O senhor correu um grande risco caminhando até a farmácia […] não queremos mais um sequestro aqui, advertiu energicamente o segurança do lobby. Aqueles homens são bandidos? Perguntamos apontando o queixo timidamente na direção deles. […] Guarda-costas, respondeu. Homens armados. Terra de Pablo Escobar e cocaína. Guerra sem-fim. Terrorismo urbano; sequestros e perigos sempre presentes. Estávamos na Colômbia, o homme malade da América Latina, final dos anos noventa.

Voltamos em 2011. Lembranças da nossa última visita permeavam a memória, enquanto nos aproximávamos do Aeroporto Internacional El Dorado de Bogotá. Desembarcamos.
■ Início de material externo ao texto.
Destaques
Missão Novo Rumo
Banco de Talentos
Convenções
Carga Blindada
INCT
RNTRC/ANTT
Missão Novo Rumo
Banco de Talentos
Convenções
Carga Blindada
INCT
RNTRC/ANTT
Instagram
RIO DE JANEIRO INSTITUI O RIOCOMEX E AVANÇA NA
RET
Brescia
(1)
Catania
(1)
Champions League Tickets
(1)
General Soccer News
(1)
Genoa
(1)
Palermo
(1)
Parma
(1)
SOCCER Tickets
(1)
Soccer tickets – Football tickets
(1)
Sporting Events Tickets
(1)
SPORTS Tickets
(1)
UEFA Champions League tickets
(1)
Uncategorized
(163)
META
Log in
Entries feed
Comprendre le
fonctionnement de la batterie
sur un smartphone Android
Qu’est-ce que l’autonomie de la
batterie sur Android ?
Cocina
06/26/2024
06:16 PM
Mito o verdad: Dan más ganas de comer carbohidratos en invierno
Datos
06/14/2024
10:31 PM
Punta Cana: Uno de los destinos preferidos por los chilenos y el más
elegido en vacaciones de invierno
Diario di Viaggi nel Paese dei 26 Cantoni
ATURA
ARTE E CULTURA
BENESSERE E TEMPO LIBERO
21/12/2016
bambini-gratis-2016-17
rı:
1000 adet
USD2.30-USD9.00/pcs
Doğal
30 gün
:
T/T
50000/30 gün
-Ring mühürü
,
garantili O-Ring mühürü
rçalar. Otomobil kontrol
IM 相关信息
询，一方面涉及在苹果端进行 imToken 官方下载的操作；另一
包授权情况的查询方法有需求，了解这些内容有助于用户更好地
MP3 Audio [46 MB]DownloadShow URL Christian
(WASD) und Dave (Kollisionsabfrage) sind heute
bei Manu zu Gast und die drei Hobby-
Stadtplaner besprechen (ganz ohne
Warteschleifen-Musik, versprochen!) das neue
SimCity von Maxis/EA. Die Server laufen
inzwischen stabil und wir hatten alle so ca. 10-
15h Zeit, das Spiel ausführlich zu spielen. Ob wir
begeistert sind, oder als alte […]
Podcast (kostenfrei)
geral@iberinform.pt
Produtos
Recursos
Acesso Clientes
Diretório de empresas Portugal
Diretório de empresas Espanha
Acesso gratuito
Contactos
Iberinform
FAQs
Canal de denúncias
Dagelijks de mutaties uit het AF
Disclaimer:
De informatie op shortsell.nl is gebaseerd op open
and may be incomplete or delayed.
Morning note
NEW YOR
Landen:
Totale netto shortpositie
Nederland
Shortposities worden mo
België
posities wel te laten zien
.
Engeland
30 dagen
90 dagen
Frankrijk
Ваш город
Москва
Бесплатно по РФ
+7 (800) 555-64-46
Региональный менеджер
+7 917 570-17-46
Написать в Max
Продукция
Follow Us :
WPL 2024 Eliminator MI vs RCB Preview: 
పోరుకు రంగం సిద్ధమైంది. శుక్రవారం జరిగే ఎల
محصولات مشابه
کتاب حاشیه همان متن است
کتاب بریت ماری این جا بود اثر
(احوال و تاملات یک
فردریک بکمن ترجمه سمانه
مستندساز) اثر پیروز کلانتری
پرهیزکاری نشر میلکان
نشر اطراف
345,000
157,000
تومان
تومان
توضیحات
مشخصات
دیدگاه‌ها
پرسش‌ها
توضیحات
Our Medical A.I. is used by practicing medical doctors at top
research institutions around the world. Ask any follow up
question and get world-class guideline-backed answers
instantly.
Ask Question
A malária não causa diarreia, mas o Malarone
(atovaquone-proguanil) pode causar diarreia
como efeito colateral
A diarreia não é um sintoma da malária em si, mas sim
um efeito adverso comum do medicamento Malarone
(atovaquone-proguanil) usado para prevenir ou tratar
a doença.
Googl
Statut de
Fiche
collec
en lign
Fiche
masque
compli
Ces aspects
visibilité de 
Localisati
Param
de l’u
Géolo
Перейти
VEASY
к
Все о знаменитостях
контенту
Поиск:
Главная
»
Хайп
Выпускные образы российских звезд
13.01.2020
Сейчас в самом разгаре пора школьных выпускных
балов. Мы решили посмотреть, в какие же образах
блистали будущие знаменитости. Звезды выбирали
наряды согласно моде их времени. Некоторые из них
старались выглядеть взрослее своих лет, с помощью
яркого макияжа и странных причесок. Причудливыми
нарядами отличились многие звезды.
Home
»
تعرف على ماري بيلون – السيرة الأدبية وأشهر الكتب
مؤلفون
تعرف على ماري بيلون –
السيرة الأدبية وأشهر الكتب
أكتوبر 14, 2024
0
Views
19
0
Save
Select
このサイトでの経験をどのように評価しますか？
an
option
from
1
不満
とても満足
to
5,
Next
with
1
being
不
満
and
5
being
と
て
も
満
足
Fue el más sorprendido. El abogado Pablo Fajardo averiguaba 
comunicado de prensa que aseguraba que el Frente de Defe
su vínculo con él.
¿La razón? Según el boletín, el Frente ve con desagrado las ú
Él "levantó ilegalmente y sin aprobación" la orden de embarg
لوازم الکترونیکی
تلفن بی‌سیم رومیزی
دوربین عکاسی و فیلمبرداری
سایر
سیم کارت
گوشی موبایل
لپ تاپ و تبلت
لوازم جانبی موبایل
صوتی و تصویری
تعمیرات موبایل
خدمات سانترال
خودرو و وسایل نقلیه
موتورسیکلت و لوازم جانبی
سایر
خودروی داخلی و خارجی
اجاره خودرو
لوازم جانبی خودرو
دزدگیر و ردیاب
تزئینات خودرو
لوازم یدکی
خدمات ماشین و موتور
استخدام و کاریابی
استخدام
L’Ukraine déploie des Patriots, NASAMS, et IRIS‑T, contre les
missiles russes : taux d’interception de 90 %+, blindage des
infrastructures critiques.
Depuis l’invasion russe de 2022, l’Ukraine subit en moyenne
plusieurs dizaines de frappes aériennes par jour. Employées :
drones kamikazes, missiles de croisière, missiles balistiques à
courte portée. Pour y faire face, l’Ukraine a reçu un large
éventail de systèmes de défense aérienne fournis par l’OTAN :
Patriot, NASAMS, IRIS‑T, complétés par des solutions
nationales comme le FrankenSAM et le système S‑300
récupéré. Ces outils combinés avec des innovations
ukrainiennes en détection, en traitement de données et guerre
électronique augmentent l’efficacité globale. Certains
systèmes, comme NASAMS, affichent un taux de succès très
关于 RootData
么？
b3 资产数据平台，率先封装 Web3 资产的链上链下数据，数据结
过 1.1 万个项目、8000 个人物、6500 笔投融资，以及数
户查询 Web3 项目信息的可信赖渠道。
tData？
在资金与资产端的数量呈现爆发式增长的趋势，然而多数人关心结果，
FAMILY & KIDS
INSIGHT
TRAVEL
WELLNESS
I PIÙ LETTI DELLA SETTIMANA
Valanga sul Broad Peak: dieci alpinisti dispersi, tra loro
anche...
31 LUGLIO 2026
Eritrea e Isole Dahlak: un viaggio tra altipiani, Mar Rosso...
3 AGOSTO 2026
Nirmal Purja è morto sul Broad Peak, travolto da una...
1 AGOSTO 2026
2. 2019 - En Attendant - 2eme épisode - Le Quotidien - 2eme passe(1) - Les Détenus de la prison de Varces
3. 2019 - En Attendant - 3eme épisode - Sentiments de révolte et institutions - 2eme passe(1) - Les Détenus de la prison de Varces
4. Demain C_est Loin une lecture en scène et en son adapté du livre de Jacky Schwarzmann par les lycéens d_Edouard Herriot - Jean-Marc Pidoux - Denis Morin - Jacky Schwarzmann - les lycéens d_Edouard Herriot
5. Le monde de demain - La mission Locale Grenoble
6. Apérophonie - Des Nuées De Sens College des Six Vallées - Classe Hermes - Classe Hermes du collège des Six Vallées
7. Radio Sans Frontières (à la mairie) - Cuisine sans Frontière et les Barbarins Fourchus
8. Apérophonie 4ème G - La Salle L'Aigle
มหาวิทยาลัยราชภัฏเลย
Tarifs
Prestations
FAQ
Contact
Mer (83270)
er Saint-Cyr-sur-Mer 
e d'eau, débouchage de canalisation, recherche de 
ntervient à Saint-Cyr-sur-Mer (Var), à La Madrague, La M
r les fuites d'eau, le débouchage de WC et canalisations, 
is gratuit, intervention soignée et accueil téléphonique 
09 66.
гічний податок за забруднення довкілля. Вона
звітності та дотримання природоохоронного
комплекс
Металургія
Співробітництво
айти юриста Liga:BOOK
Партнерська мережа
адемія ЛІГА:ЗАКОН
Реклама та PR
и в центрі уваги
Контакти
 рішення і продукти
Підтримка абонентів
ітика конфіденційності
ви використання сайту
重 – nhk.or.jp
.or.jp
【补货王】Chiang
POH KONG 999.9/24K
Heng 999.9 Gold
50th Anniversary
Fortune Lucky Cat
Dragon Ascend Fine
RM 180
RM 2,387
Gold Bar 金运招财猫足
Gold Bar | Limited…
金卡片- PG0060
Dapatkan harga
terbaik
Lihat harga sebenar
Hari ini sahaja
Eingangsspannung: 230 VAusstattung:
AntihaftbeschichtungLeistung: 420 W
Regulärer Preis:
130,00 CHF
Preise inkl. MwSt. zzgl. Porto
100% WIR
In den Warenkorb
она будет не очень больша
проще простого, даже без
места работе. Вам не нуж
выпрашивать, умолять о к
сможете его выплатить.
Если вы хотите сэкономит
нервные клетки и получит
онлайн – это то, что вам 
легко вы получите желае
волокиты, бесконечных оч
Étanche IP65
Cumprimos com os procedimentos migratórios. Ouvindo repetidamente as expressões: a la orden […] con mucho gusto. Soldados respondendo às perguntas dos passageiros, tom de voz mantido a um nível de conversação. Alertas sem a postura física ameaçante de homens armados. Sentimos imediatamente que algo havia mudado. Calma e civilidade imperavam. Tráfego ordenado na estrada do aeroporto. Motociclistas e passageiros, número da placa na parte traseira do capacete e da jaqueta mantinham a velocidade legal, sob o olhar vigilante de patrulheiros móveis. Nos tempos de Pablo Escobar […] motoqueiros vestidos de preto assassinavam pessoas a mando do cartel […] os sicários aterrorizavam a cidade […] Tudo mudou, nos informou o taxista. Voz cheia de orgulho cidadão. Ouvimos a mesma frase, em todas as variações possíveis.

Bogotá é hoje uma cidade mais tranquila do que Caracas, Washington, Rio de Janeiro, São Paulo e praticamente todas as capitais do Nordeste do Brasil. Longe daquela cidade violenta que conhecemos nos anos 90. Homicídios reduzidos em mais de 70%, desde a nossa última visita. Passeamos por ruas limpas, espaços verdes decorados com esculturas e peças de arte. Frequentamos polos de entretenimento ao redor das praças. Diversidade de níveis sociais e faixas etárias comungavam da segurança da cidade.

E o que foi que mudou? – perguntamos. Bom governo! – resposta quase unânime. Conseguiram reduzir o número de homicídios, sem aumentar a força policial. Introduziram soluções locais coordenadas e implantadas pelo governo municipal, com apoio das comunidades e parcerias. Asseguraram a continuidade dos planos de desenvolvimento local, mesmo com mudanças de governo. Direcionaram investimentos na infraestrutura urbana e num sistema de transporte coletivo seguro, eficiente e econômico, atraindo a classe média de volta. Embutiram estratégias de segurança pública nos programas de desenvolvimento urbano e no turismo. Policiamento comunitário trabalhado em parceria com agentes de saúde, limpeza pública, educação, serviços sociais e a sociedade civil. Governança participativa substituindo as soluções verticais promovidas por burocracias viciadas, corruptas e incompetentes. Tudo mudou em Bogotá. Mudou porque seus governantes optaram pelo respeito à democracia e à cidadania, promovendo paz e reconciliação, em vez de um projeto de poder.